Task:
Read the records and gather each line that includes "APERTURE".

### Record extracts ###

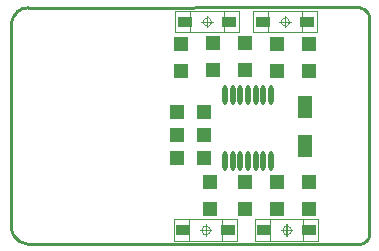
<source format=gtp>
G04*
G04 #@! TF.GenerationSoftware,Altium Limited,Altium Designer,22.0.2 (36)*
G04*
G04 Layer_Color=8421504*
%FSTAX25Y25*%
%MOIN*%
G70*
G04*
G04 #@! TF.SameCoordinates,371D3646-10FE-40E0-BBDF-05722AEB6D60*
G04*
G04*
G04 #@! TF.FilePolarity,Positive*
G04*
G01*
G75*
%ADD10C,0.01000*%
%ADD24C,0.00197*%
%ADD25C,0.00004*%
%ADD26R,0.04724X0.03347*%
%ADD27R,0.05000X0.05118*%
%ADD28R,0.05118X0.05000*%
%ADD29O,0.01772X0.06496*%
%ADD30R,0.05000X0.07736*%
D10*
X0314906Y037424D02*
X031388Y037415D01*
X0312886Y0373884D01*
X0311953Y0373449D01*
X0311109Y0372859D01*
X0310382Y0372131D01*
X0309791Y0371287D01*
X0309356Y0370354D01*
X030909Y036936D01*
X0309Y0368335D01*
X0309Y0301406D02*
X030909Y030038D01*
X0309356Y0299386D01*
X0309791Y0298453D01*
X0310382Y0297609D01*
X0311109Y0296882D01*
X0311953Y0296291D01*
X0312886Y0295856D01*
X031388Y029559D01*
X0314906Y02955D01*
X04285Y0370425D02*
X0428416Y0371377D01*
X0428089Y0372275D01*
X042754Y0373057D01*
X0426807Y0373671D01*
X0425941Y0374074D01*
X0425Y037424D01*
X04255Y02955D02*
X0426492Y0295736D01*
X0427363Y0296268D01*
X0428026Y0297042D01*
X0428418Y0297984D01*
X04285Y0299D01*
X0309Y0301406D02*
Y0368335D01*
X0314901Y0374169D02*
X0425Y037424D01*
X0314906Y02955D02*
X04255Y02955D01*
X04285Y0299D02*
Y0370425D01*
D24*
X0375378Y03D02*
X0375056Y0300886D01*
X0374239Y0301357D01*
X0373311Y0301193D01*
X0372705Y0300471D01*
Y0299529D01*
X0373311Y0298807D01*
X0374239Y0298643D01*
X0375056Y0299114D01*
X0375378Y03D01*
X0375878Y03695D02*
X0375556Y0370386D01*
X0374739Y0370857D01*
X0373811Y0370693D01*
X0373205Y0369971D01*
Y0369029D01*
X0373811Y0368307D01*
X0374739Y0368143D01*
X0375556Y0368614D01*
X0375878Y03695D01*
X0402378Y03D02*
X0402056Y0300886D01*
X0401239Y0301357D01*
X0400311Y0301193D01*
X0399705Y0300471D01*
Y0299529D01*
X0400311Y0298807D01*
X0401239Y0298643D01*
X0402056Y0299114D01*
X0402378Y03D01*
X0401878Y03695D02*
X0401556Y0370386D01*
X0400739Y0370857D01*
X0399811Y0370693D01*
X0399205Y0369971D01*
Y0369029D01*
X0399811Y0368307D01*
X0400739Y0368143D01*
X0401556Y0368614D01*
X0401878Y03695D01*
X0375878Y03695D02*
X0375556Y0370386D01*
X0374739Y0370857D01*
X0373811Y0370693D01*
X0373205Y0369971D01*
Y0369029D01*
X0373811Y0368307D01*
X0374739Y0368143D01*
X0375556Y0368614D01*
X0375878Y03695D01*
X0375378Y03D02*
X0375056Y0300886D01*
X0374239Y0301357D01*
X0373311Y0301193D01*
X0372705Y0300471D01*
Y0299529D01*
X0373311Y0298807D01*
X0374239Y0298643D01*
X0375056Y0299114D01*
X0375378Y03D01*
X0402358D02*
X0402036Y0300886D01*
X040122Y0301357D01*
X0400291Y0301193D01*
X0399686Y0300471D01*
Y0299529D01*
X0400291Y0298807D01*
X040122Y0298643D01*
X0402036Y0299114D01*
X0402358Y03D01*
X0401878Y03695D02*
X0401556Y0370386D01*
X0400739Y0370857D01*
X0399811Y0370693D01*
X0399205Y0369971D01*
Y0369029D01*
X0399811Y0368307D01*
X0400739Y0368143D01*
X0401556Y0368614D01*
X0401878Y03695D01*
X0372032Y03D02*
X0375969D01*
X0374Y0298031D02*
Y0301968D01*
X036337Y0296457D02*
Y0303543D01*
Y0296457D02*
X038463D01*
Y0303543D01*
X036337D02*
X038463D01*
X0372532Y03695D02*
X0376469D01*
X03745Y0367532D02*
Y0371469D01*
X036387Y0365957D02*
Y0373043D01*
Y0365957D02*
X038513D01*
Y0373043D01*
X036387D02*
X038513D01*
X0399032Y03D02*
X0402969D01*
X0401Y0298031D02*
Y0301968D01*
X039037Y0296457D02*
Y0303543D01*
Y0296457D02*
X041163D01*
Y0303543D01*
X039037D02*
X041163D01*
X0398532Y03695D02*
X0402469D01*
X04005Y0367532D02*
Y0371469D01*
X041113Y0365957D02*
Y0373043D01*
X038987D02*
X041113D01*
X038987Y0365957D02*
Y0373043D01*
Y0365957D02*
X041113D01*
X0372532Y03695D02*
X0376469D01*
X03745Y0367532D02*
Y0371469D01*
X038513Y0365957D02*
Y0373043D01*
X036387Y0365957D02*
X038513D01*
X036387D02*
Y0373043D01*
X038513D01*
X0372032Y03D02*
X0375969D01*
X0374Y0298032D02*
Y0301969D01*
X038463Y0296457D02*
Y0303543D01*
X036337Y0296457D02*
X038463D01*
X036337D02*
Y0303543D01*
X038463D01*
X0399012Y03D02*
X0402949D01*
X040098Y0298032D02*
Y0301969D01*
X041161Y0296457D02*
Y0303543D01*
X039035Y0296457D02*
X041161D01*
X039035D02*
Y0303543D01*
X041161D01*
X0398532Y03695D02*
X0402469D01*
X04005Y0367532D02*
Y0371469D01*
X038987Y0365957D02*
Y0373043D01*
X041113D01*
Y0365957D02*
Y0373043D01*
X038987Y0365957D02*
X041113D01*
D25*
X036839Y0296457D02*
Y0303543D01*
Y0296457D02*
X037961D01*
Y0303543D01*
X036839D02*
X037961D01*
X036889Y0365957D02*
Y0373043D01*
Y0365957D02*
X038011D01*
Y0373043D01*
X036889D02*
X038011D01*
X039539Y0296457D02*
Y0303543D01*
Y0296457D02*
X040661D01*
Y0303543D01*
X039539D02*
X040661D01*
X040611Y0365957D02*
Y0373043D01*
X039489D02*
X040611D01*
X039489Y0365957D02*
Y0373043D01*
Y0365957D02*
X040611D01*
X038011Y0365957D02*
Y0373043D01*
X036889Y0365957D02*
X038011D01*
X036889D02*
Y0373043D01*
X038011D01*
X037961Y0296457D02*
Y0303543D01*
X036839Y0296457D02*
X037961D01*
X036839D02*
Y0303543D01*
X037961D01*
X0406591Y0296457D02*
Y0303543D01*
X039537Y0296457D02*
X0406591D01*
X039537D02*
Y0303543D01*
X0406591D01*
X039489Y0365957D02*
Y0373043D01*
X040611D01*
Y0365957D02*
Y0373043D01*
X039489Y0365957D02*
X040611D01*
D26*
X038198Y03695D02*
D03*
X036702D02*
D03*
X038148Y03D02*
D03*
X036652D02*
D03*
X0408461D02*
D03*
X03935D02*
D03*
X039302Y03695D02*
D03*
X040798D02*
D03*
D27*
X038715Y0362208D02*
D03*
Y0353208D02*
D03*
X0375521Y0306851D02*
D03*
Y0315851D02*
D03*
X0387Y0316D02*
D03*
Y0307D02*
D03*
X0365921Y0361862D02*
D03*
Y0352862D02*
D03*
X0376525Y0353208D02*
D03*
Y0362208D02*
D03*
X0397691Y0315941D02*
D03*
Y0306941D02*
D03*
X0408379Y0307042D02*
D03*
Y0316042D02*
D03*
X0397754Y0353059D02*
D03*
Y0362059D02*
D03*
X0408379Y0353059D02*
D03*
Y0362059D02*
D03*
D28*
X03735Y0324D02*
D03*
X03645D02*
D03*
X03645Y03395D02*
D03*
X03735D02*
D03*
X03735Y033175D02*
D03*
X03645Y033175D02*
D03*
D29*
X0395795Y0345D02*
D03*
X0393236D02*
D03*
X0390677D02*
D03*
X0388118D02*
D03*
X0385559D02*
D03*
X0383D02*
D03*
X0380441D02*
D03*
X0395795Y0322953D02*
D03*
X0393236D02*
D03*
X0390677D02*
D03*
X0388118D02*
D03*
X0385559D02*
D03*
X0383D02*
D03*
X0380441D02*
D03*
D30*
X0407Y03411D02*
D03*
Y03279D02*
D03*
M02*

</source>
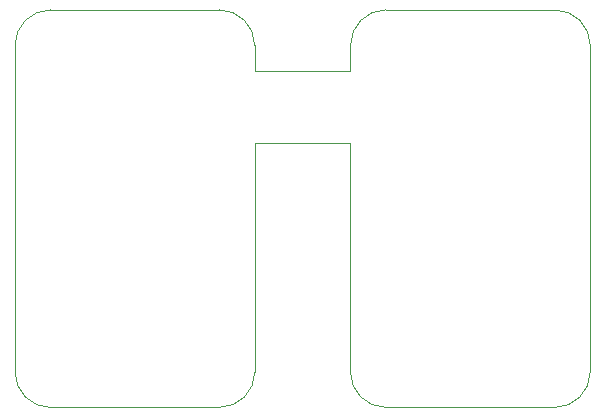
<source format=gm1>
%TF.GenerationSoftware,KiCad,Pcbnew,7.0.5*%
%TF.CreationDate,2023-07-03T11:58:06+08:00*%
%TF.ProjectId,UINIO-USB-UART,55494e49-4f2d-4555-9342-2d554152542e,Version 3.2.0*%
%TF.SameCoordinates,PX8b79910PY5020b20*%
%TF.FileFunction,Profile,NP*%
%FSLAX46Y46*%
G04 Gerber Fmt 4.6, Leading zero omitted, Abs format (unit mm)*
G04 Created by KiCad (PCBNEW 7.0.5) date 2023-07-03 11:58:06*
%MOMM*%
%LPD*%
G01*
G04 APERTURE LIST*
%TA.AperFunction,Profile*%
%ADD10C,0.100000*%
%TD*%
G04 APERTURE END LIST*
D10*
X11100000Y5155000D02*
G75*
G03*
X8100000Y2155000I0J-3000000D01*
G01*
X-3000000Y-28505000D02*
G75*
G03*
X0Y-25505000I0J3000000D01*
G01*
X-20300000Y-25505000D02*
X-20300000Y2155000D01*
X0Y-6150000D02*
X8100000Y-6150000D01*
X-20300000Y-25505000D02*
G75*
G03*
X-17300000Y-28505000I3000000J0D01*
G01*
X28400000Y2155000D02*
G75*
G03*
X25400000Y5155000I-3000000J0D01*
G01*
X-3000000Y-28505000D02*
X-17300000Y-28505000D01*
X-17300000Y5155000D02*
G75*
G03*
X-20300000Y2155000I0J-3000000D01*
G01*
X11100000Y5155000D02*
X25400000Y5155000D01*
X28400000Y2155000D02*
X28400000Y-25505000D01*
X0Y-50000D02*
X8100000Y-50000D01*
X25400000Y-28505000D02*
X11100000Y-28505000D01*
X8100000Y2155000D02*
X8100000Y-50000D01*
X0Y2155000D02*
G75*
G03*
X-3000000Y5155000I-3000000J0D01*
G01*
X25400000Y-28505000D02*
G75*
G03*
X28400000Y-25505000I0J3000000D01*
G01*
X0Y2155000D02*
X0Y-50000D01*
X-17300000Y5155000D02*
X-3000000Y5155000D01*
X0Y-6150000D02*
X0Y-25505000D01*
X8100000Y-6150000D02*
X8100000Y-25505000D01*
X8100000Y-25505000D02*
G75*
G03*
X11100000Y-28505000I3000000J0D01*
G01*
M02*

</source>
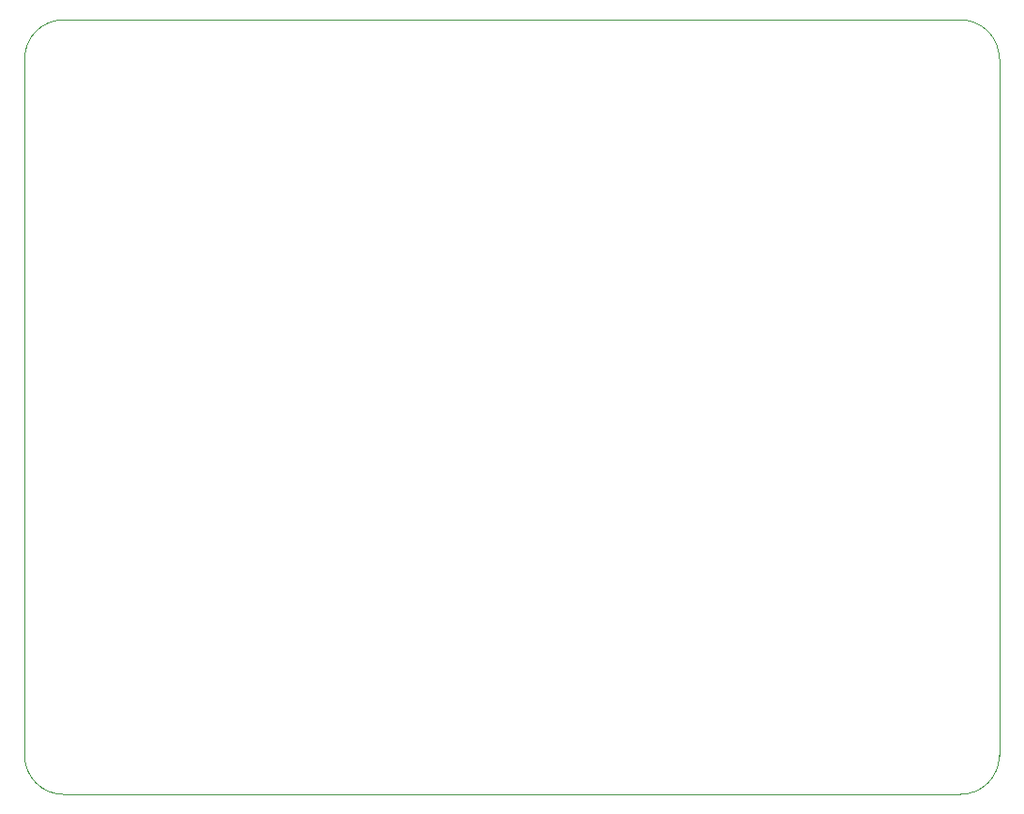
<source format=gbr>
G04 #@! TF.GenerationSoftware,KiCad,Pcbnew,(5.1.4)-1*
G04 #@! TF.CreationDate,2020-01-12T03:23:05+01:00*
G04 #@! TF.ProjectId,hub_usb_dispatch,6875625f-7573-4625-9f64-697370617463,rev?*
G04 #@! TF.SameCoordinates,Original*
G04 #@! TF.FileFunction,Profile,NP*
%FSLAX46Y46*%
G04 Gerber Fmt 4.6, Leading zero omitted, Abs format (unit mm)*
G04 Created by KiCad (PCBNEW (5.1.4)-1) date 2020-01-12 03:23:05*
%MOMM*%
%LPD*%
G04 APERTURE LIST*
%ADD10C,0.050000*%
G04 APERTURE END LIST*
D10*
X53500000Y-120000000D02*
G75*
G02X50000000Y-116500000I0J3500000D01*
G01*
X138000000Y-116500000D02*
G75*
G02X134500000Y-120000000I-3500000J0D01*
G01*
X134500000Y-50000000D02*
G75*
G02X138000000Y-53500000I0J-3500000D01*
G01*
X50000000Y-53500000D02*
G75*
G02X53500000Y-50000000I3500000J0D01*
G01*
X50000000Y-53500000D02*
X50000000Y-116500000D01*
X53500000Y-120000000D02*
X134500000Y-120000000D01*
X138000000Y-53500000D02*
X138000000Y-116500000D01*
X53500000Y-50000000D02*
X134500000Y-50000000D01*
M02*

</source>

###

Answer space:
G04 APERTURE LIST*
G04 APERTURE END LIST*
G04 APERTURE LIST*
G04 APERTURE END LIST*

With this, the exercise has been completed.